病室に入ると、お母さんは今まさにリハビリから戻ったばかりだったみたいで、イケメン作業療法士さんに付き添われてベッドに腰掛けている最中だった。
来月には退院予定だけれど、退院後もしばらくはリハビリには通うようになるみたい。
そう説明をして、私たちに軽く会釈をしてスタッフさんが部屋を後にしたのを見計らって、
「村陰さん、ご無沙汰しています」
「お母さん、イケメンスタッフさんに抱っこされちゃうとか、めっちゃ緊張したんじゃないっ!?」
頼綱と私、ほぼ同時に――だけど全く違う内容の言葉をお母さんに投げかけた。
私のセリフを聞いた途端、頼綱が不機嫌そうに「イケメン?」とつぶやいて、私は「ひっ」って声を上げて思わず頼綱の横から飛びのいた。

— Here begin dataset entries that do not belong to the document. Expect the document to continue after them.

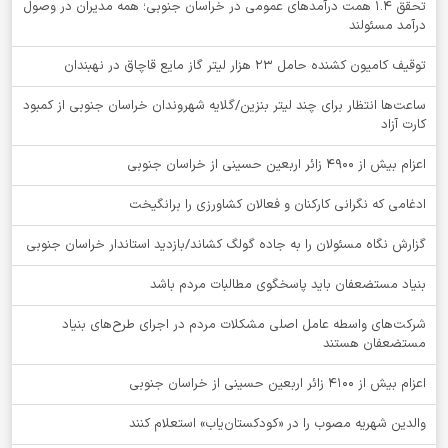
تحقق ۱.۴ همت درآمدهای عمومی در خراسان جنوبی؛ همه مدیران در وصول
درآمد مسئولند
توقيف کامیون کشنده حامل 23 هزار لیتر گاز مایع قاچاق در نهبندان
ساعت‌ها انتظار برای چند لیتر بنزین/گلایه شهروندان خراسان جنوبی از کمبود
کارت آزاد
اعزام بیش از 4900 زائر اربعین حسینی از خراسان جنوبی
ادغامی که نگرانی کارکنان و فعالان کشاورزی را برانگیخت
گزارش نگاه مسئولان را به جاده گولگ کشاند/بازدید استاندار خراسان جنوبی
بنیاد مستضعفان باید پاسخگوی مطالبات مردم باشد
شرکت‌های واسطه عامل اصلی مشکلات مردم در اجرای طرح‌های بنیاد
مستضعفان هستند
اعزام بیش از 4100 زائر اربعین حسینی از خراسان جنوبی
والدین شهریه مصوب را در «کودکستان‌یاب» استعلام کنند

それを見たお母さんが堪えきれないみたいにクスクス笑って。
その、血色のよい顔を見て、私は心底ホッとする。
お母さんはすこぶる元気そうで、入院したばかりの頃はどうなることかと思ったけれど、近頃はベッドから起き上がっている時間も増えてきたらしい。
「花々里ちゃん。元気そうでお母さんホッとしたわぁ〜」
そこまで言って、私をじっと見つめると、
「――あら、少しふっくらしたんじゃない?」
ひとしきり笑い終えてから、お母さんってばグサッとくることを言ってきた。